It isn’t:
As we know, most of the stimulus spending does not take place until next year and beyond, so the short-run gains are puny. On the other hand, the big increase in the projected deficit creates the expectation of higher interest rates, which raises interest rates now. These higher interest rates serve to weaken the economy.
According to this standard analysis, the stimulus is going to hurt GDP now, when we could use the most help. Much of the spending will kick in a year or more from now, with multiplier effects following afterward, when the economy will need little, if any, stimulus.
This is the flaw with using spending rather than tax cuts as a stimulus. The lags are longer when you use spending.
Of course, if the real goal is to promote government at the expense of civil society and to create a one-party state in which business success is based on political favoritism, then the stimulus is working exactly as intended.

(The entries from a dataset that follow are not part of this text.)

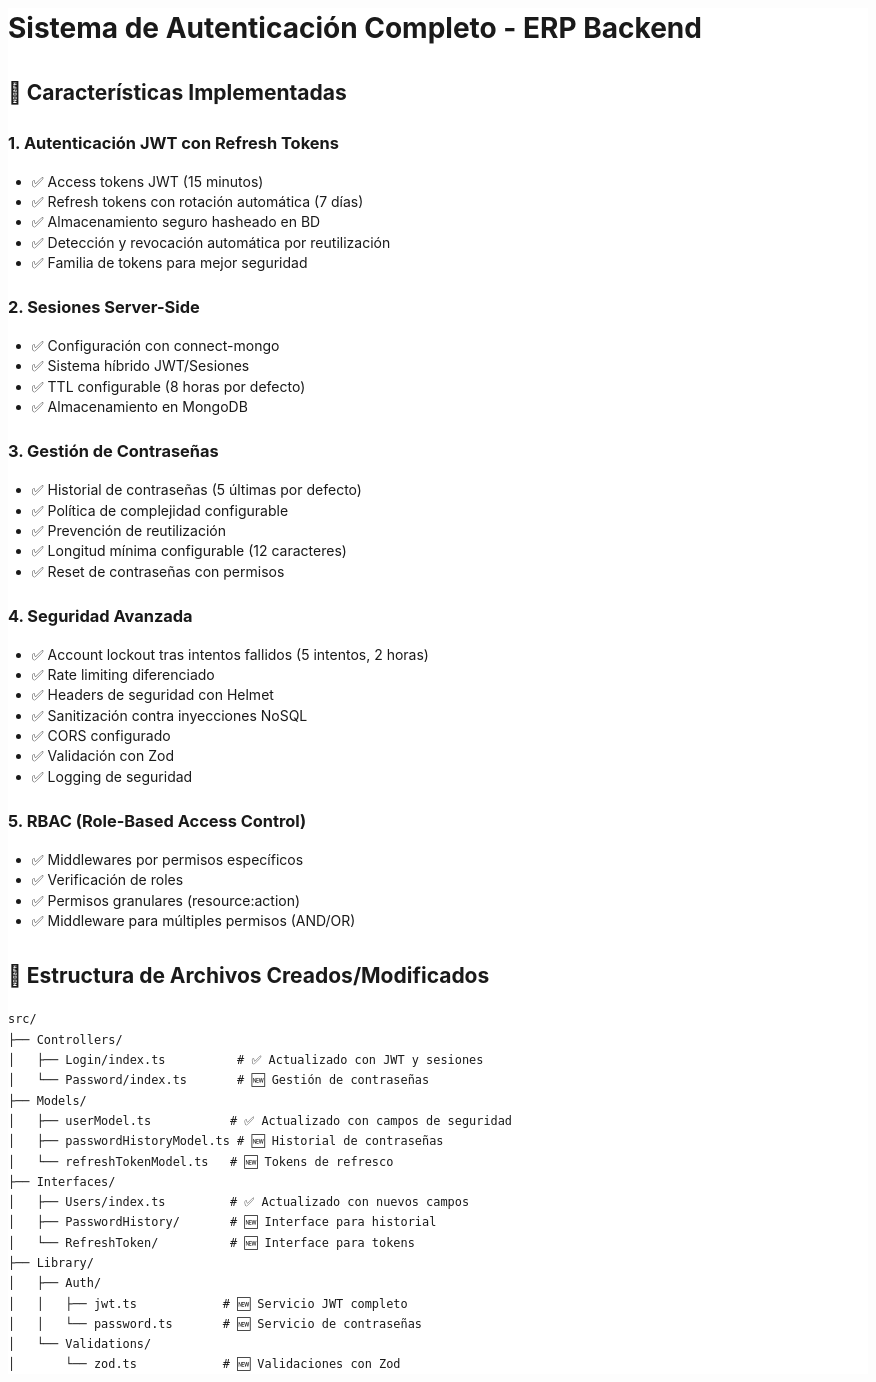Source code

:# Sistema de Autenticación Completo - ERP Backend

## 🔐 Características Implementadas

### 1. **Autenticación JWT con Refresh Tokens**
- ✅ Access tokens JWT (15 minutos)
- ✅ Refresh tokens con rotación automática (7 días)
- ✅ Almacenamiento seguro hasheado en BD
- ✅ Detección y revocación automática por reutilización
- ✅ Familia de tokens para mejor seguridad

### 2. **Sesiones Server-Side**
- ✅ Configuración con connect-mongo
- ✅ Sistema híbrido JWT/Sesiones
- ✅ TTL configurable (8 horas por defecto)
- ✅ Almacenamiento en MongoDB

### 3. **Gestión de Contraseñas**
- ✅ Historial de contraseñas (5 últimas por defecto)
- ✅ Política de complejidad configurable
- ✅ Prevención de reutilización
- ✅ Longitud mínima configurable (12 caracteres)
- ✅ Reset de contraseñas con permisos

### 4. **Seguridad Avanzada**
- ✅ Account lockout tras intentos fallidos (5 intentos, 2 horas)
- ✅ Rate limiting diferenciado
- ✅ Headers de seguridad con Helmet
- ✅ Sanitización contra inyecciones NoSQL
- ✅ CORS configurado
- ✅ Validación con Zod
- ✅ Logging de seguridad

### 5. **RBAC (Role-Based Access Control)**
- ✅ Middlewares por permisos específicos
- ✅ Verificación de roles
- ✅ Permisos granulares (resource:action)
- ✅ Middleware para múltiples permisos (AND/OR)

## 📁 Estructura de Archivos Creados/Modificados

```
src/
├── Controllers/
│   ├── Login/index.ts          # ✅ Actualizado con JWT y sesiones
│   └── Password/index.ts       # 🆕 Gestión de contraseñas
├── Models/
│   ├── userModel.ts           # ✅ Actualizado con campos de seguridad
│   ├── passwordHistoryModel.ts # 🆕 Historial de contraseñas
│   └── refreshTokenModel.ts   # 🆕 Tokens de refresco
├── Interfaces/
│   ├── Users/index.ts         # ✅ Actualizado con nuevos campos
│   ├── PasswordHistory/       # 🆕 Interface para historial
│   └── RefreshToken/          # 🆕 Interface para tokens
├── Library/
│   ├── Auth/
│   │   ├── jwt.ts            # 🆕 Servicio JWT completo
│   │   └── password.ts       # 🆕 Servicio de contraseñas
│   └── Validations/
│       └── zod.ts            # 🆕 Validaciones con Zod
```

Yup. But it’s a misnomer to call it “stimulus.”
[Update mid afternoon]
The “reality-based community” has a collision with reality:
Cohn reports how former CBO director and current OMB chief Peter Orszag pressured careerists to assume sizable savings due to proposed reforms. The problem is the bean counters did not believe the alleged savings were justified according to the available evidence…it is interesting that the reality-based Obama crowd, which promised to roll back the “Republican War on Science” is now arguing against what Cohn calls “a super-strict reading of the evidence.”
Well, there’s science, and then there’s, you know, “scientific socialism.” Or maybe they’re just waging a war on math.
[Update late afternoon]
Wishful thinking, not a plan:
Congress is working on a health-care bill to expand coverage mainly by subsidizing insurance for tens of millions of households. This new entitlement is likely to cost $150 billion per year initially and grow, on a per capita basis, at a rate that is about 2 percentage points above GDP growth each year going forward. In other words, the cost of this new program will rise just as rapidly as Medicare and Medicaid spending has for decades now.
Orszag and others are saying, don’t worry, health-information technology, comparative-effectiveness research, more attention to prevention and wellness, and some very modest provider payment reforms in Medicare will make all of this governmental spending — on Medicare, Medicaid, and the new subsidy program — grow much more slowly in the future than it has in the past.
But this is an assertion — not a fact. Where’s the evidence to back it up?
“Wishful thinking” is a pretty good summary of Democrat policies in general, both domestic and foreign.